Wednesday, January 11, 2012

Never ever ever forget to have your dessert!

Patients who experienced an objectively short period of pain (left chart) remembered it as a more painful than the long period of pain (right chart).

This and other psychological experiments show that we remember intensity of experience and forget its duration. But when we plan our experiences we prefer it the other way around. As Kahneman puts it:
The evidence provides a profound challenge to the idea that humans have consistent preferences and know how to maximize them. An inconsistency is built into the design of our minds. We want pain to be brief and pleasure to last. But our memory ... has evolved to represent the most intense moment of an episode of pain or pleasure (the peak) and the feeling when the episode was at its end. [Thinking Fast and Slow.]

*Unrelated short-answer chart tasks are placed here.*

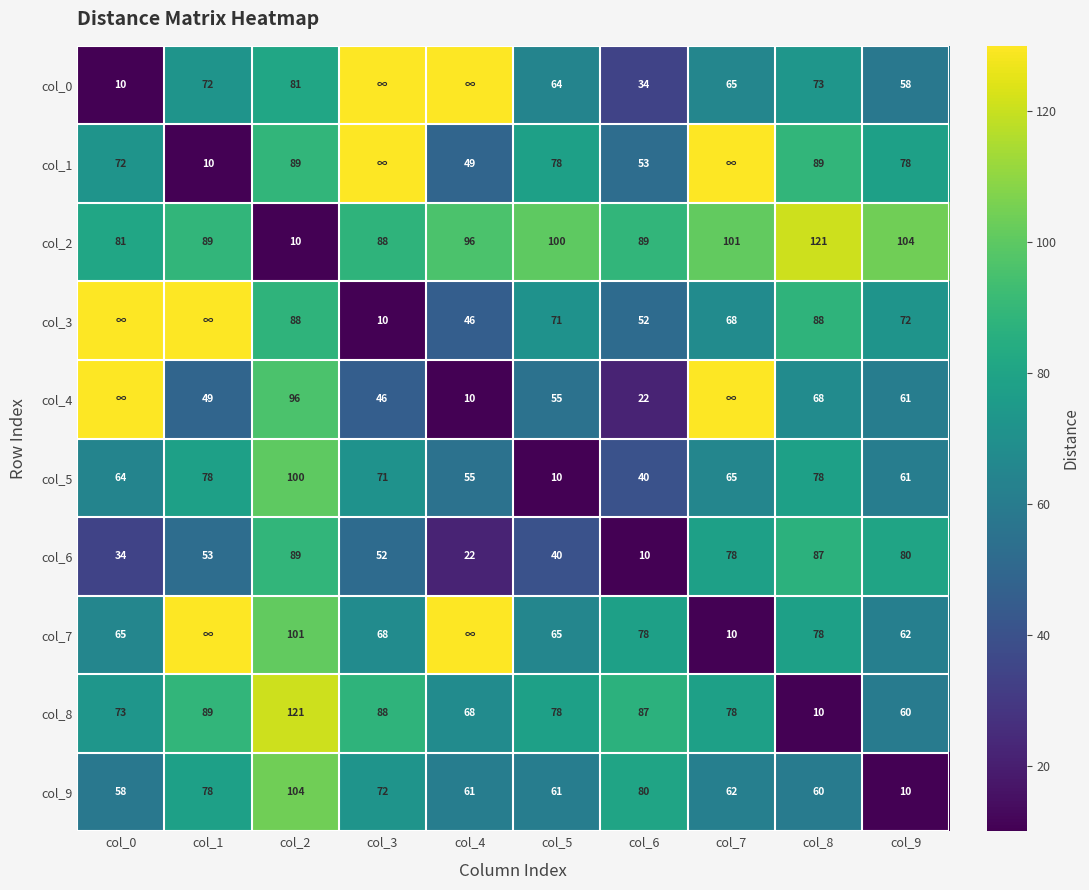

At how many categories does at least one series exceed 112?

7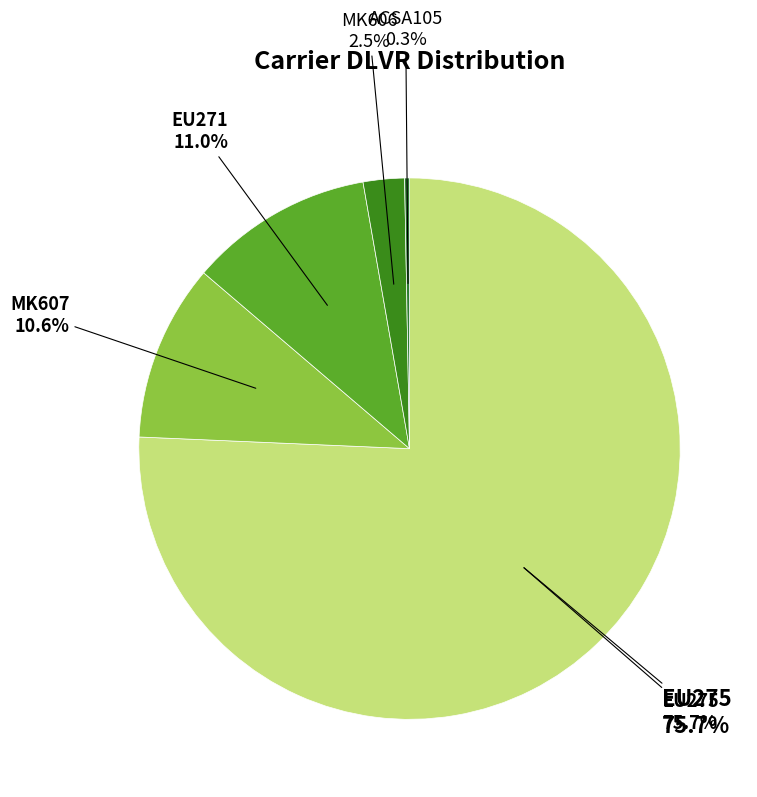

Count the number of slices in the pie.

8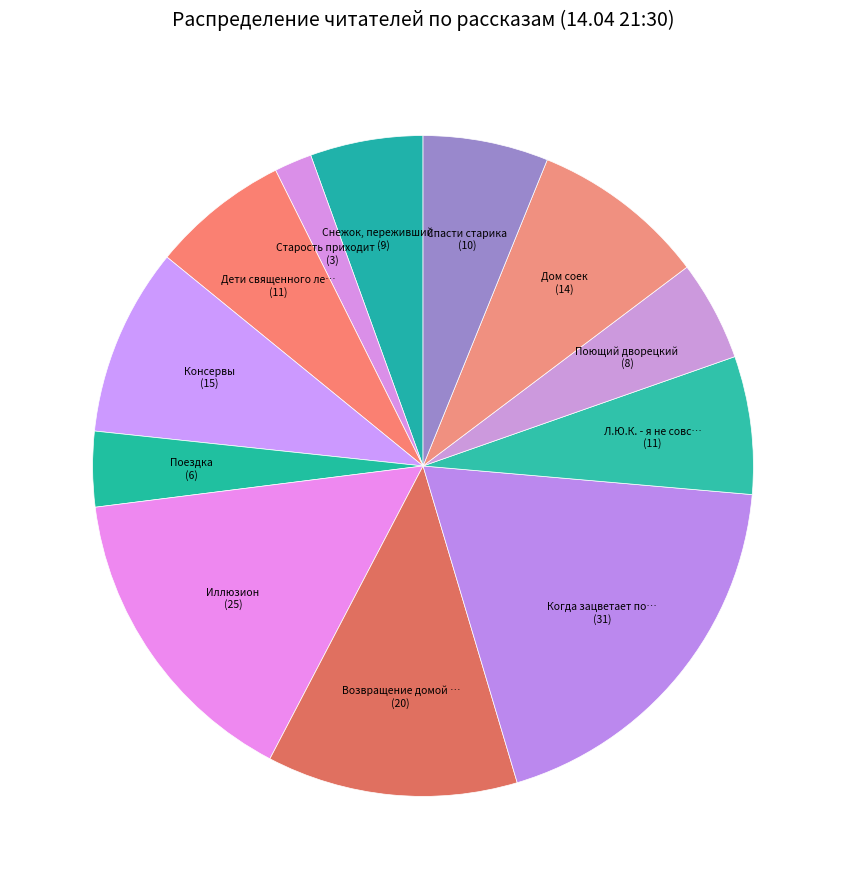

To the nearest percent, what is the average slice percentage?

8%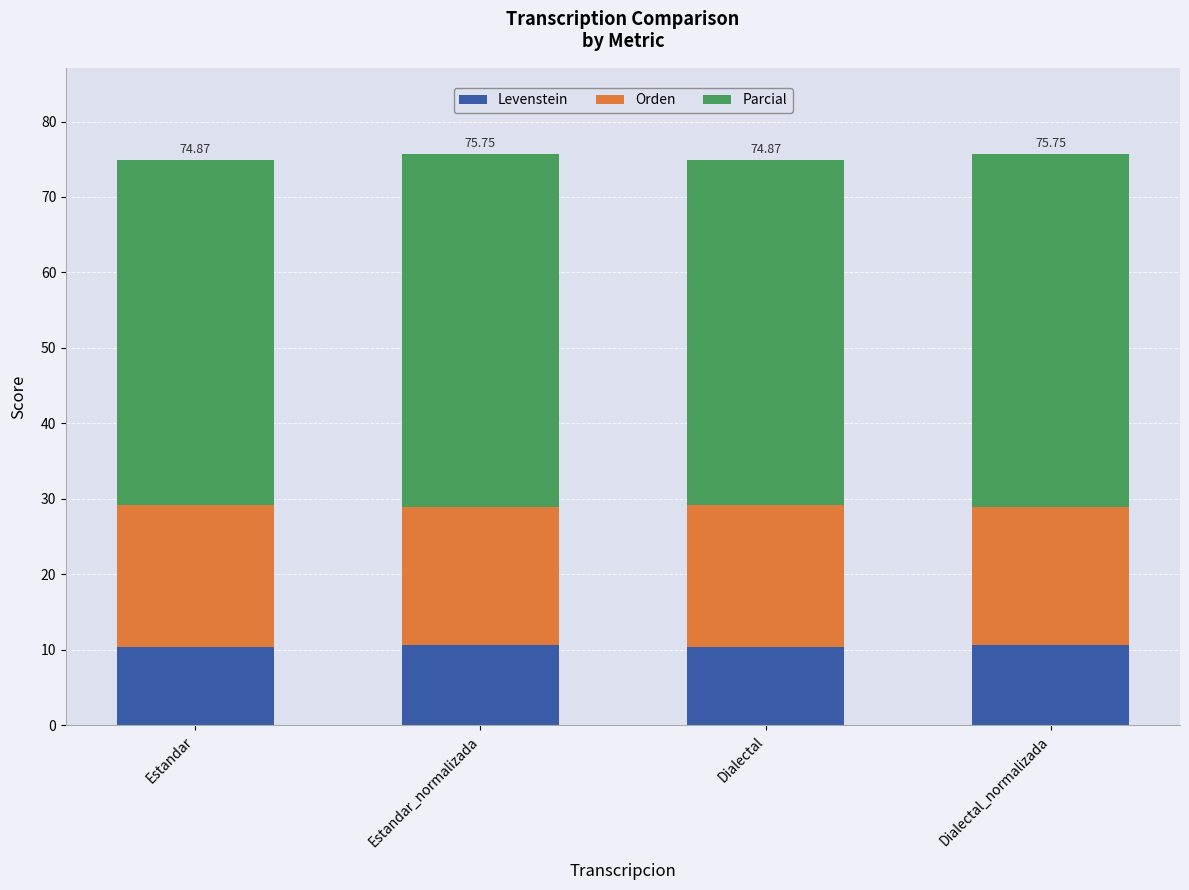

What is the total value across all series at Dialectal?

74.9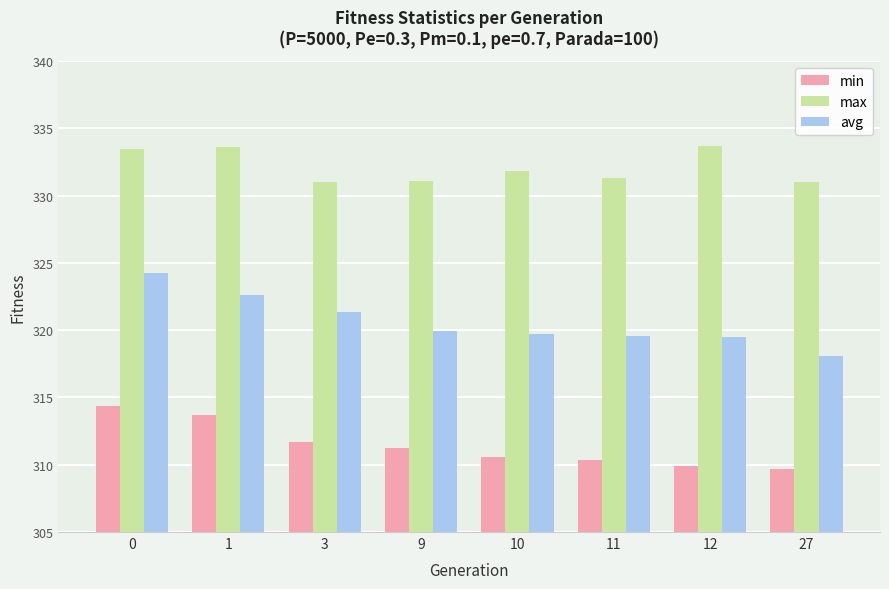

How many series are shown in this chart?

3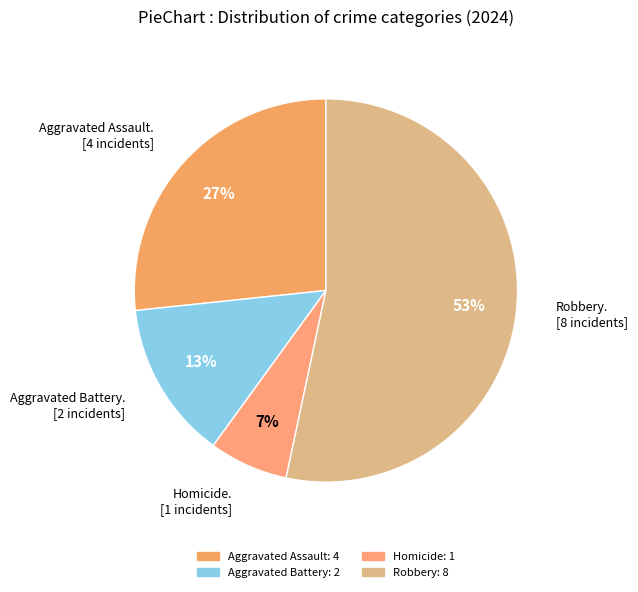

What is the smallest slice in the pie chart?

Homicide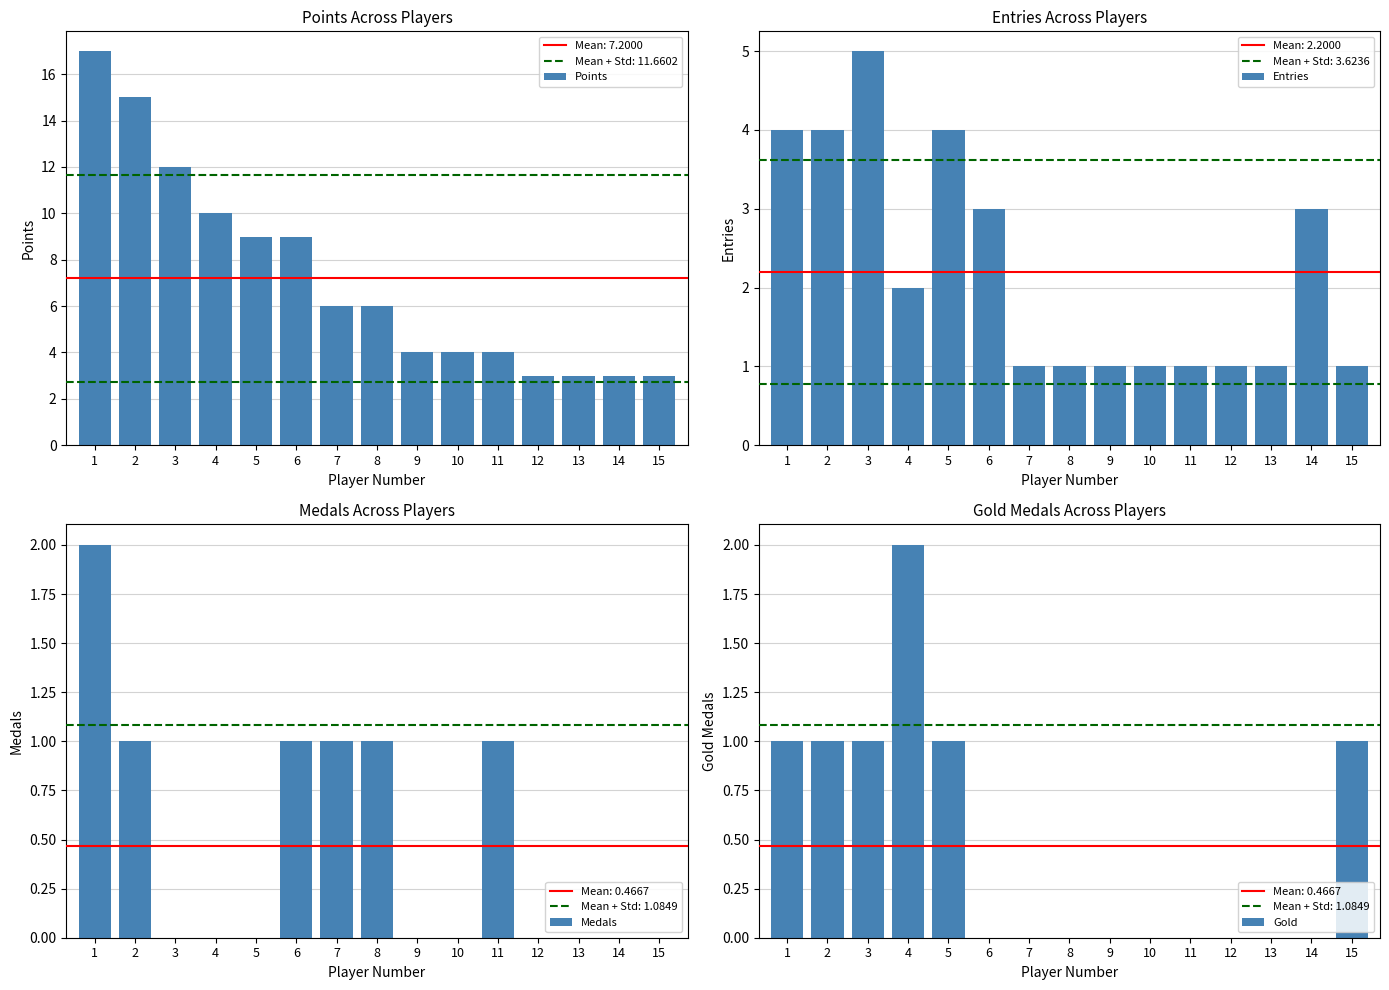

What is the difference between the maximum and minimum values in the Gold series?

2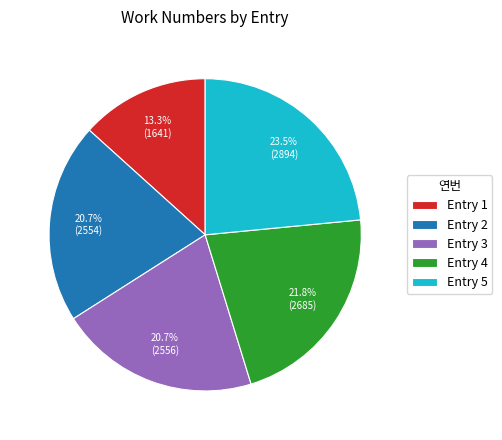

What percentage is NOT represented by Entry 2?

79.3%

Some thoughts related to this bias:

1. Can explain "The flash of genius" effect when people remember suddenly "seeing" THE solution to a difficult problem. All previous and subsequent efforts to solve the problem are forgotten. The memory of being a genius has nothing to do with the solution's quality.

2. Short vacations with a peak experiences at the very end will be remembered the best.

3. Taking a lot of pictures during vacations and going over them will create a better memory. Facebook timeline can help too.

4. It is possible to plan a painful experience so that it inflicts the least psychological damage.

5. Desserts are the most important part of any dinner!